Sanctions/licenses/GEO policies are beyond experimentation.
RG/responsible game: do not degrade defense mechanisms for the sake of AR.
PCI/GDPR: tokens instead of PAN, minimizing personal data, DPA/SOC2.
11) Experiment dashboard KPI
AR/DR, uplift and confidence intervals by arms and key stratification (GEO/BIN/method).
Cost-per-Approval, take-rate %, FX slippage (bps).
3DS pass/liability shift, soft-decline share.
Latency p95/p99, errors/timeouts.
CB/Refunds (lag-aware), SRM, traffic coverage, duration.
12) Best practices (short)
1. Randomize at the user level and stratify.
2. Use guardrails and SRM check; fix the protocol.
3. Consider full cost (fees + FX + reserve) and cost-per-approval.
4. Use CAPPED, cluster-robust errors, and bootstrap for cost metrics.
5. For critical risks - classic A/B; bandits - for mainly price/AR tasks.
6. Consider funding/reserves/late CBs before final withdrawal.
7. Document and version the rules; do post-mortem.
13) Start-up checklist
- Hypothesis, metrics, effect, design, sample size, term.
- Unit randomization and strata, assignment service, phicheflags.
- Guardrails/thresholds, SRM/AA-precheck, alerts.
- Logs/events, idempotency, status normalization.
- Display cases fees/FX/reserve; reporting currency.

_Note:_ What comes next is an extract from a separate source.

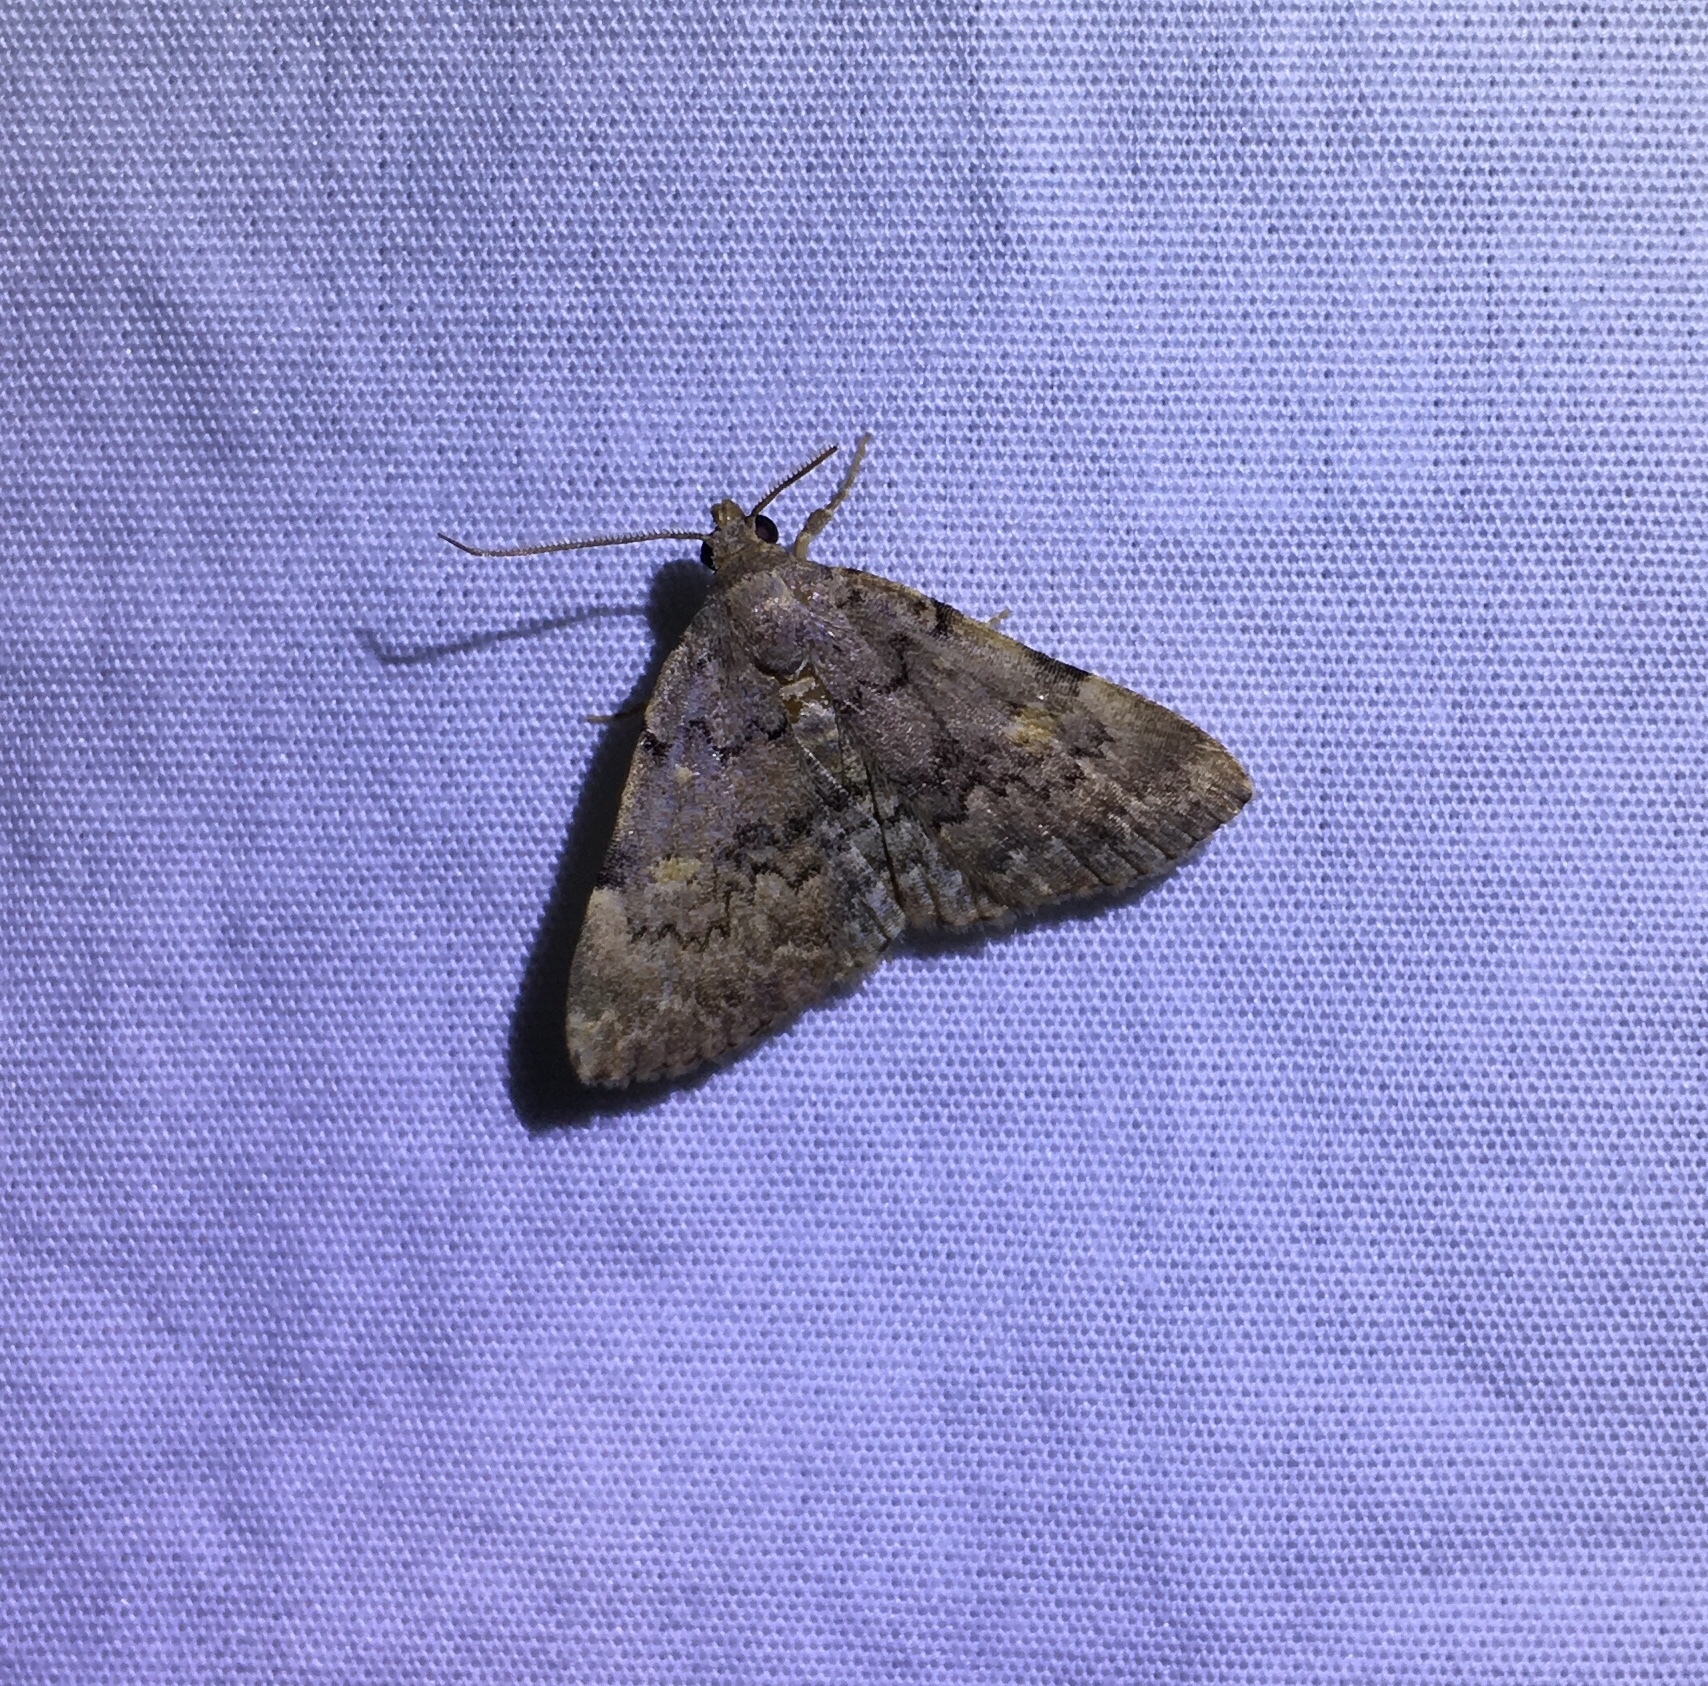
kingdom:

- Alpha-spending plan and data freeze.
- Playbooks roll-out/roll-back; documentation of results.
Summary
A/B tests of payment scenarios are an engineering statistical discipline: correct randomization and stratification, full cost and risk metrics, guardrails and SRM, neat analytics (CUPED/cluster-robustness/sequential analysis) and "combat-ready" infrastructure (idempotency, telemetry, reconciliation). By following this technique, you increase AR, reduce all-in take-rate, and at the same time do not pay for "false victories" with an increase in chargebacks and regulatory risks.